Линде посмотрел на звездное небо. Не было не только никакой уверенности, но почти исключалось, что Пабло мог его слышать. По словам доктора, усилия разговором вернуть к жизни пациента, находящегося в коме, вопрос чисто религиозный. Но он был обязан попытаться. Даже мысль о последних впечатлениях Пабло от этого мира невозможна. Линде зажмурился, о таких вещах он просто не имел права думать. Пабло справится! Он здоровый и сильный, и доктор сказал, что его сердце работает, как часы. Впервые в жизни Линде был доволен, что Пабло не пил, не курил и не притрагивался к наркотикам. Хотя… В пьяном состоянии налетел на защитные ограждения шоссе? Может, в жизни Пабло кроме порнофильмов и немецких шлягеров были еще какие-нибудь тайны? Или же он впервые напился из-за вранья этого приятеля Мартины? Во всяком случае, тот за все это поплатится! Когда Пабло будет вне опасности, он сам поедет в этот сраный Милан и возьмется за этого гада! Мало того что он завладел Мартиной, так ему не терпится и остатки семьи разрушить?!
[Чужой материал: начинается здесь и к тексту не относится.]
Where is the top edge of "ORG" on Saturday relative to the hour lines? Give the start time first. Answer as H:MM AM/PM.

Линде ощупал пальцами свое лицо и пластырь на губе.
— Дорогой Пабло, — сказал он тихо, — дорогой мой мальчик, то, что ты меня побил, вообще ничего не значит. Прошу тебя, не мучайся из-за этого. Для тебя наверняка было потрясением то, что этот… Мориц тебе наплел. Я люблю тебя, Пабло, и хочу, чтобы ты поскорее выздоровел и набрался сил, чтобы, если захочешь, мог еще раз побить меня — это было бы для меня большой радостью…
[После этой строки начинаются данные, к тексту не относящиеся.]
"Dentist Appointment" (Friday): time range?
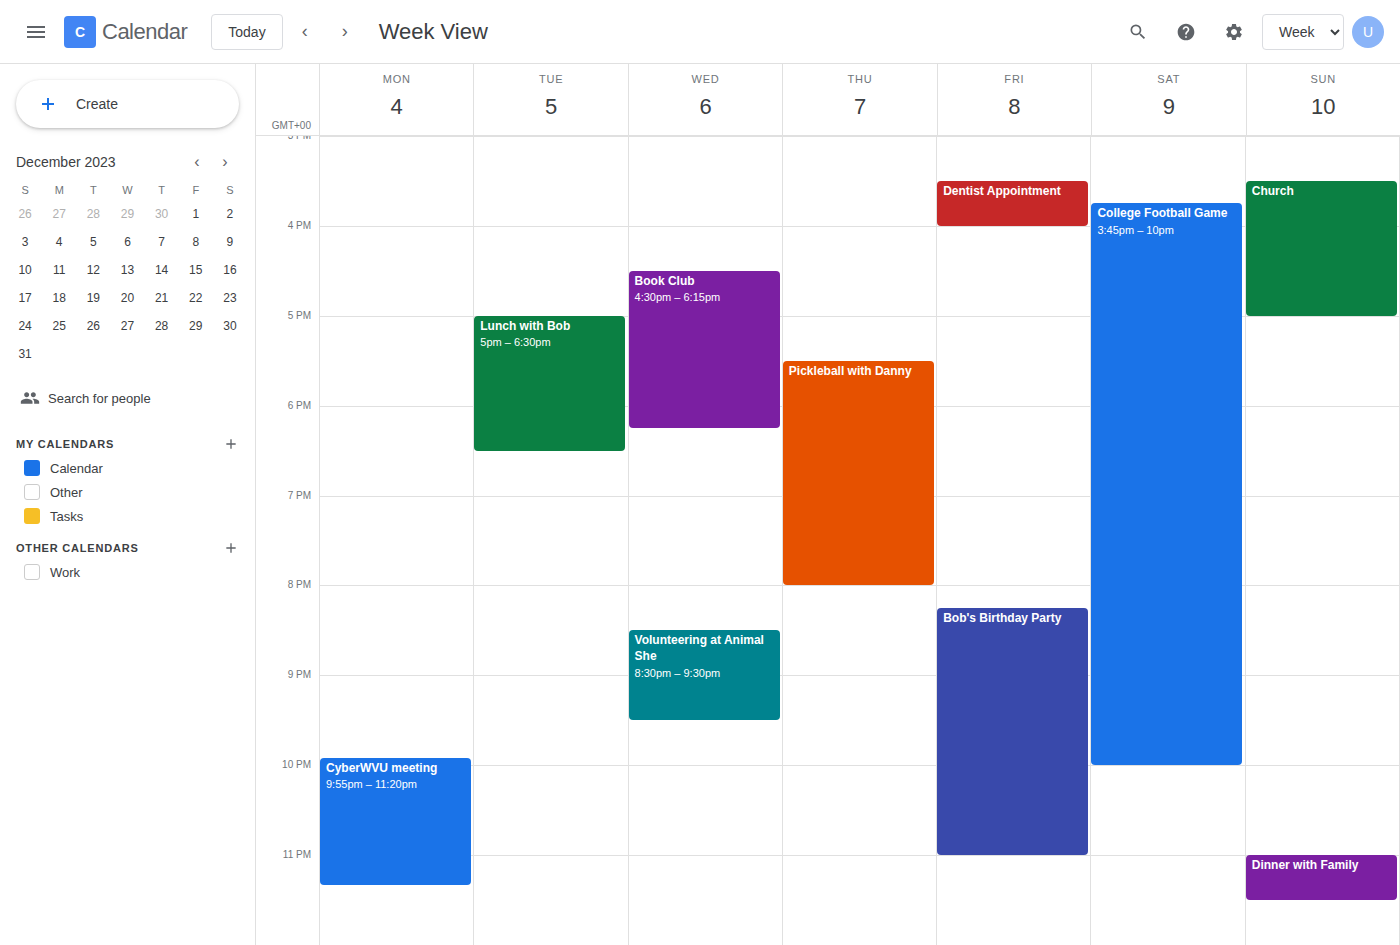
3:30 PM to 4:00 PM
Линде разразился таким отчаянным хохотом, что слезы брызнули из глаз. Он закрыл ладонями лицо и громко завыл. Мелькнула мысль о соседях, но он отмахнулся от нее: пускай себе слышат. Между рыданиями он вспоминал картины этого вечера, хоть они и причиняли ему боль. Эти картины помогали ему плакать, а слезы облегчали душу. Вновь и вновь он видел Пабло между трубками, видел сочувственное лицо медсестры, доктора с озабоченно поднятыми бровями, длинный, безлюдный коридор к выходу из больницы, Ингрид в ее белой комнате, которая еще ничего не знала, Мартину, одинокую и растерянную, перед Миланским собором и, наконец, себя самого, сидящего посреди ночи, скорчившись на ступеньке перед дверью своего дома, всеми покинутого, обманутого судьбой, — да что он сделал миру, за что он так наказан?!
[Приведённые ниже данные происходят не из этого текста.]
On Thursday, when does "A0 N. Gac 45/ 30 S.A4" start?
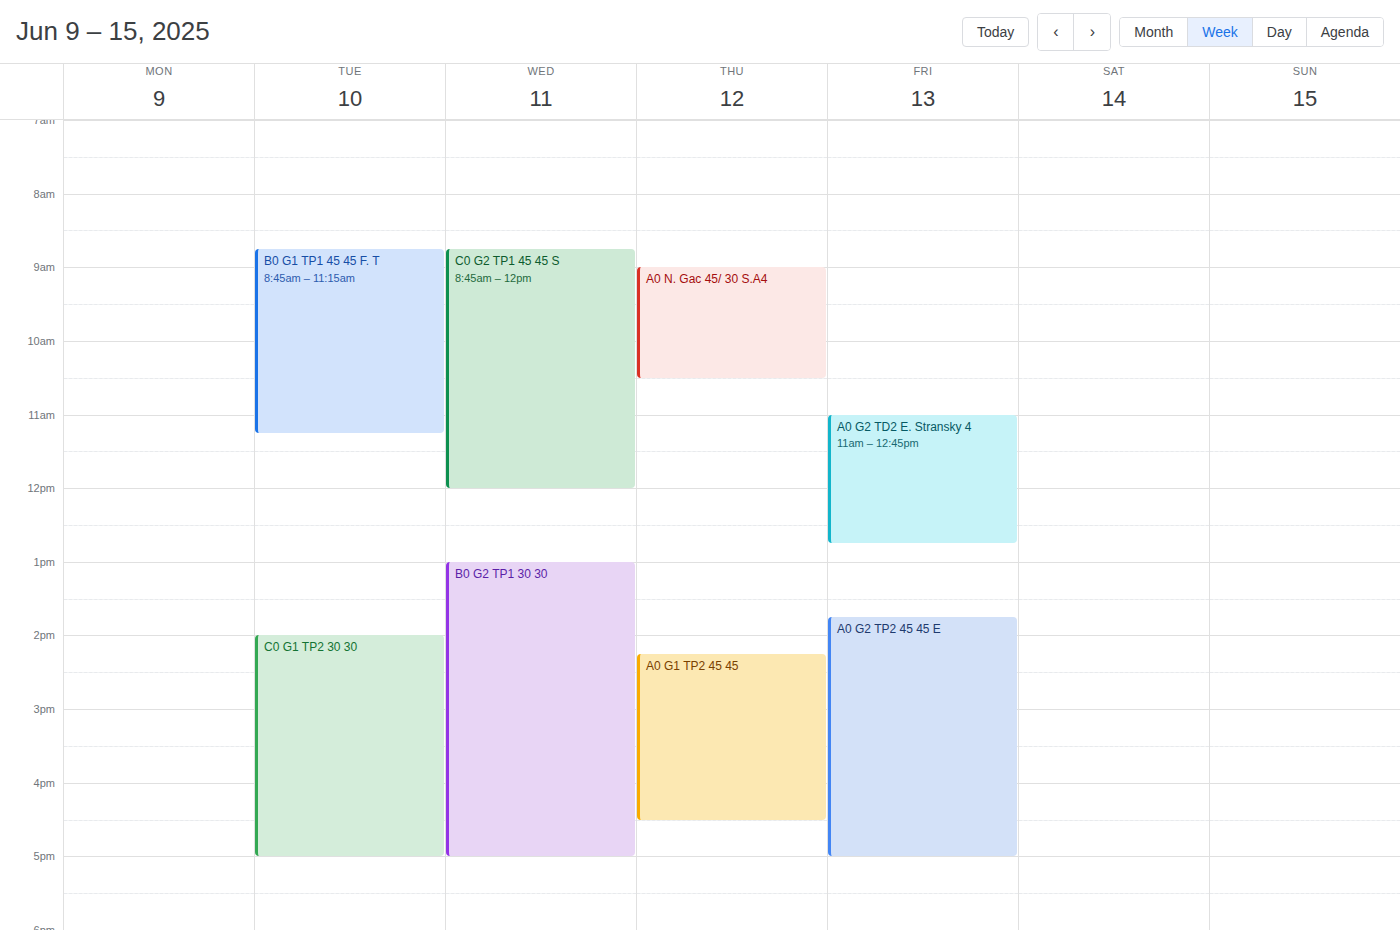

Постепенно картинки исчезли, слезы больше не текли, он еще несколько раз громко всхлипнул, потом умолк, глубоко вздохнул и огляделся. Нигде не горел свет, все спали.
Он вспомнил о бутылке коньяка на письменном столе, и, пока раздумывал, пойти ли ему в кабинет и плеснуть себе немного, его охватило жгучее желание поговорить с кем-нибудь обо всем за рюмочкой. Излить душу, выплакаться, разделить свои страдания, получить поддержку.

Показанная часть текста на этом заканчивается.